Largó una carcajada demencial. Escuché cómo sorbía la baba que se le habría caído.
Me decidí.
—Okey, dale. Lo hacemos. Pero si me cobra más de 500 dólares, no me sirve.
—Lo hace gratis, Ever. Me debe unos favores. No quieras saber.
Le di un mail para que me mandara allí el informe.
—Si no es antes del sábado, cagué, Chicho.
—Chau —dijo, eructó y cortó.
Ese jueves Rocío me preguntó cien veces qué me pasaba.
—Es por lo de la figurita, ¿no? Vos sabés que 500 dólares es mucho…
—Sí… Trataré de conseguirla de otra forma.
—Vas a poder —dijo contenta—. Siempre hacés todo bien. Por eso te amo tanto.
Sonreí para ocultar la culpa.
El viernes a la tarde, cuando estaba en el trabajo, me llegó un mail de Ever 0110, y al mismo tiempo, un WhatsApp de Chicho: «De nada, sorete».
El informe de Ever era completísimo. Chats, posteos eliminados… Y una captura de pantalla de una búsqueda que valía un álbum lleno.
Llamé al número de Fermín. Me atendió un adulto. Me explicó que, si bien el celular era de Fermín, él hacía el control parental correspondiente. Le conté que tenía una figurita que me faltaba. Su padre se puso contento y me pasó por fin con su hijo.
—¿Lo mío está? —preguntó.
En ese momento pensé que también se puede temblar de nervios cuando se está al borde de un triunfo inobjetable.
—¿Cómo son las tetas? —le respondí.
Hubo un instante de silencio.
—¿Eh? —contestó Fermín.
—¿«Cómo son las tetas», Fermín?
Imaginé al Zar de las Repetidas pálido. Al niñato extorsionador Fermín Castro Valiente al borde del desmayo.
—¿«Cómo son las tetas»? ¿Ya sabés?
Él bajó la voz.
—No sé de qué hablás.
—¿Te mando captura?
Ya no contestó.
—Mañana. 17 horas. Parque Rivadavia. En el monumento a Bolívar.
Al día siguiente hacía mucho frío. Le dije a mi novia que me esperara en casa. Encontré a Fermín en horario puntual. Su padre sonreía. Fermín estaba más duro que el Bolívar de la estatua. Me dio la figurita y le dejé mi mazo de 560 repetidas. Le guiñé un ojo y me fui.
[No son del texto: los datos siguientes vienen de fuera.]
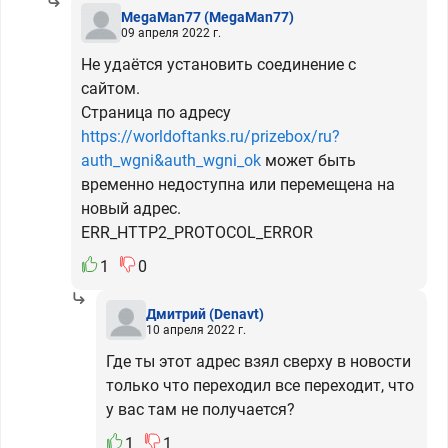
MegaMan77
(MegaMan77)
09 апреля 2022 г.
Не удаётся установить соединение с
сайтом.
Страница по адресу
https://worldoftanks.ru/prizebox/ru?
auth_wgni&auth_wgni_ok
может быть
временно недоступна или перемещена на
новый адрес.
ERR_HTTP2_PROTOCOL_ERROR
1
0
Дмитрий
(Denavt)
10 апреля 2022 г.
Где ты этот адрес взял сверху в новости
только что переходил все переходит, что
у вас там не получается?
1
1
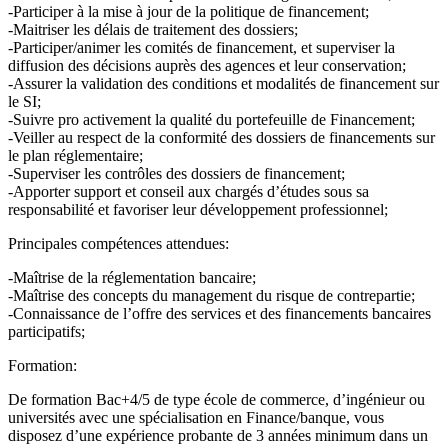
-Participer à la mise à jour de la politique de financement;
-Maitriser les délais de traitement des dossiers;
-Participer/animer les comités de financement, et superviser la
diffusion des décisions auprès des agences et leur conservation;
-Assurer la validation des conditions et modalités de financement sur
le SI;
-Suivre pro activement la qualité du portefeuille de Financement;
-Veiller au respect de la conformité des dossiers de financements sur
le plan réglementaire;
-Superviser les contrôles des dossiers de financement;
-Apporter support et conseil aux chargés d’études sous sa
responsabilité et favoriser leur développement professionnel;
Principales compétences attendues:
-Maîtrise de la réglementation bancaire;
-Maîtrise des concepts du management du risque de contrepartie;
-Connaissance de l’offre des services et des financements bancaires
participatifs;
Formation:
De formation Bac+4/5 de type école de commerce, d’ingénieur ou
universités avec une spécialisation en Finance/banque, vous
disposez d’une expérience probante de 3 années minimum dans un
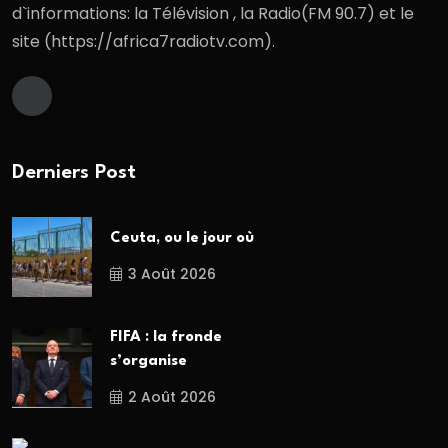
d`informations: la Télévision , la Radio(FM 90.7) et le
site (https://africa7radiotv.com).
Derniers Post
Ceuta, ou le jour où
3 Août 2026
FIFA : la fronde
s’organise
2 Août 2026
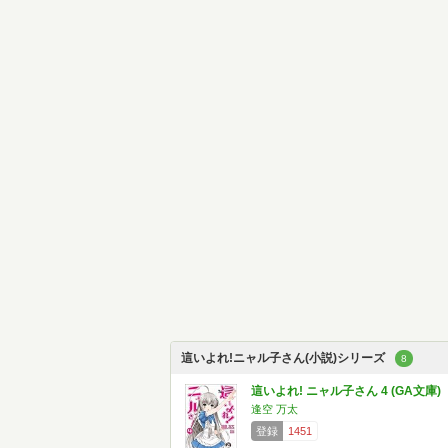
這いよれ!ニャル子さん(小説)シリーズ
8
這いよれ! ニャル子さん 4 (GA文庫)
逢空 万太
登録
1451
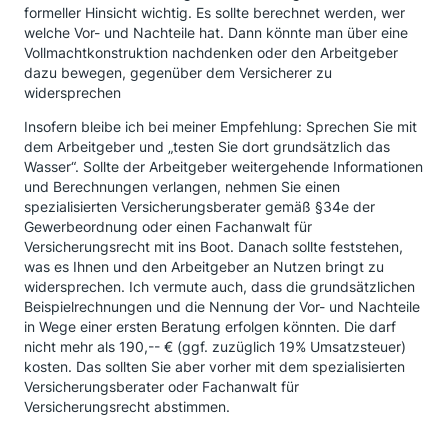
formeller Hinsicht wichtig. Es sollte berechnet werden, wer
welche Vor- und Nachteile hat. Dann könnte man über eine
Vollmachtkonstruktion nachdenken oder den Arbeitgeber
dazu bewegen, gegenüber dem Versicherer zu
widersprechen
Insofern bleibe ich bei meiner Empfehlung: Sprechen Sie mit
dem Arbeitgeber und „testen Sie dort grundsätzlich das
Wasser“. Sollte der Arbeitgeber weitergehende Informationen
und Berechnungen verlangen, nehmen Sie einen
spezialisierten Versicherungsberater gemäß §34e der
Gewerbeordnung oder einen Fachanwalt für
Versicherungsrecht mit ins Boot. Danach sollte feststehen,
was es Ihnen und den Arbeitgeber an Nutzen bringt zu
widersprechen. Ich vermute auch, dass die grundsätzlichen
Beispielrechnungen und die Nennung der Vor- und Nachteile
in Wege einer ersten Beratung erfolgen könnten. Die darf
nicht mehr als 190,-- € (ggf. zuzüglich 19% Umsatzsteuer)
kosten. Das sollten Sie aber vorher mit dem spezialisierten
Versicherungsberater oder Fachanwalt für
Versicherungsrecht abstimmen.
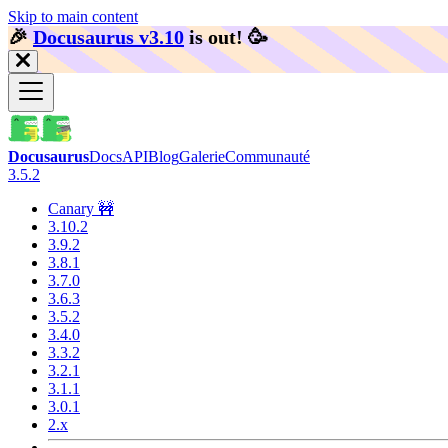
Skip to main content
🎉️
Docusaurus v3.10
is out!
🥳️
Docusaurus
Docs
API
Blog
Galerie
Communauté
3.5.2
Canary 🚧
3.10.2
3.9.2
3.8.1
3.7.0
3.6.3
3.5.2
3.4.0
3.3.2
3.2.1
3.1.1
3.0.1
2.x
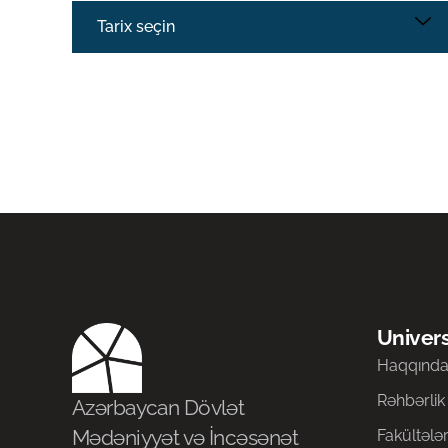
Tarix seçin
Univers
Haqqınd
Rəhbərlik
Azərbaycan Dövlət
Mədəniyyət və İncəsənət
Fakültələ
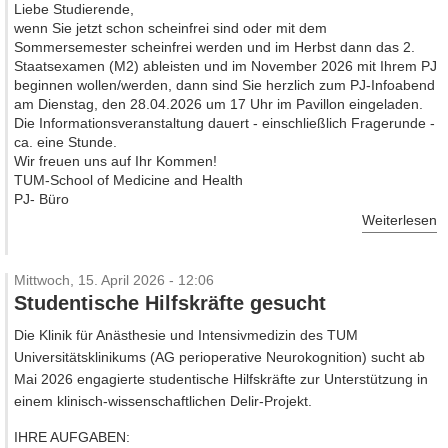
Liebe Studierende,
wenn Sie jetzt schon scheinfrei sind oder mit dem
Sommersemester scheinfrei werden und im Herbst dann das 2.
Staatsexamen (M2) ableisten und im November 2026 mit Ihrem PJ
beginnen wollen/werden, dann sind Sie herzlich zum PJ-Infoabend
am Dienstag, den 28.04.2026 um 17 Uhr im Pavillon eingeladen.
Die Informationsveranstaltung dauert - einschließlich Fragerunde -
ca. eine Stunde.
Wir freuen uns auf Ihr Kommen!
TUM-School of Medicine and Health
PJ- Büro
Weiterlesen
Mittwoch, 15. April 2026 - 12:06
Studentische Hilfskräfte gesucht
Die Klinik für Anästhesie und Intensivmedizin des TUM
Universitätsklinikums (AG perioperative Neurokognition) sucht ab
Mai 2026 engagierte studentische Hilfskräfte zur Unterstützung in
einem klinisch-wissenschaftlichen Delir-Projekt.
IHRE AUFGABEN:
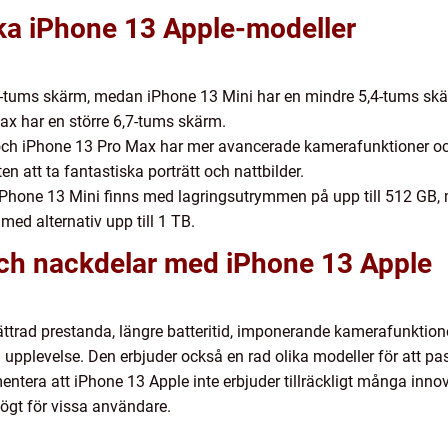
ika iPhone 13 Apple-modeller
1-tums skärm, medan iPhone 13 Mini har en mindre 5,4-tums skä
x har en större 6,7-tums skärm.
ch iPhone 13 Pro Max har mer avancerade kamerafunktioner och
n att ta fantastiska porträtt och nattbilder.
iPhone 13 Mini finns med lagringsutrymmen på upp till 512 GB
d alternativ upp till 1 TB.
 och nackdelar med iPhone 13 Apple
ttrad prestanda, längre batteritid, imponerande kamerafunktioner
pplevelse. Den erbjuder också en rad olika modeller för att pas
entera att iPhone 13 Apple inte erbjuder tillräckligt många inno
ögt för vissa användare.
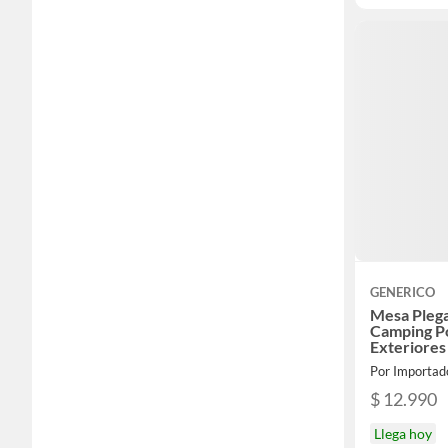
GENERICO
Mesa Plega
Camping Po
Exteriores
$ 12.990
Llega hoy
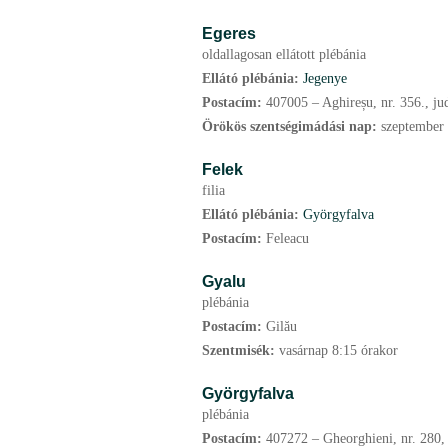
Egeres
oldallagosan ellátott plébánia
Ellátó plébánia:
Jegenye
Postacím:
407005 – Aghireșu, nr. 356., ju
Örökös szentségimádási nap:
szeptember
Felek
filia
Ellátó plébánia:
Györgyfalva
Postacím:
Feleacu
Gyalu
plébánia
Postacím:
Gilău
Szentmisék:
vasárnap 8:15 órakor
Györgyfalva
plébánia
Postacím:
407272 – Gheorghieni, nr. 280, 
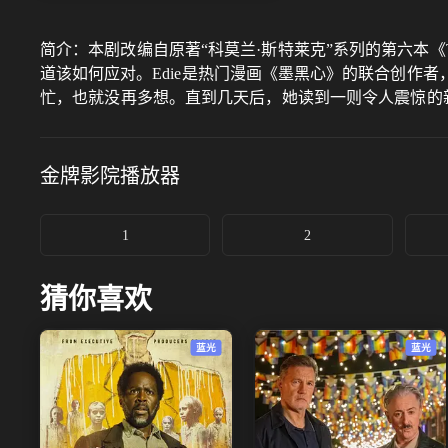
简介：
本剧改编自原著“科莫兰·斯特莱克”系列的第六本《The In
道该如何应对。Edie是热门漫画《墨黑心》的联合创作者，她
忙，也就没再多想。直到几天后，她读到一则令人震惊的新闻：Ed
此开始探寻Anomie的真实身份。但是面对一个由网络化名
金牌影院
播放器
1
2
猜你喜欢
蓝光
蓝光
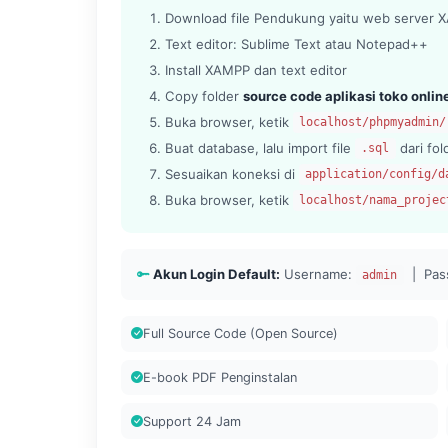
Download file Pendukung yaitu web server XA
Text editor: Sublime Text atau Notepad++
Install XAMPP dan text editor
Copy folder
source code aplikasi toko onlin
Buka browser, ketik
localhost/phpmyadmin/
Buat database, lalu import file
dari fo
.sql
Sesuaikan koneksi di
application/config/d
Buka browser, ketik
localhost/nama_projec
Akun Login Default:
Username:
| Pas
admin
Full Source Code (Open Source)
E-book PDF Penginstalan
Support 24 Jam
Rocío me rogó pegar la última figurita. No podía creer que la hubiera conseguido en el parque, tan fácil. Cuando llenamos el álbum me llegó un mensaje de Chicho. «Ever hackeó el número. El pibe está en un chat de WhatsApp del colegio, con padres y alumnos. ¿Filtra las capturas?».
Imaginé al pobre Fermín en su casa, aún aterrado, borrando ahora sí cada historial de búsqueda de sus redes, rogando a Dios que sus padres jamás se enteren.
Abrí el mensaje de Chicho y le mandé un pulgar para arriba.
Luego eliminé el chat y empecé a hacer el amor con mi mujer.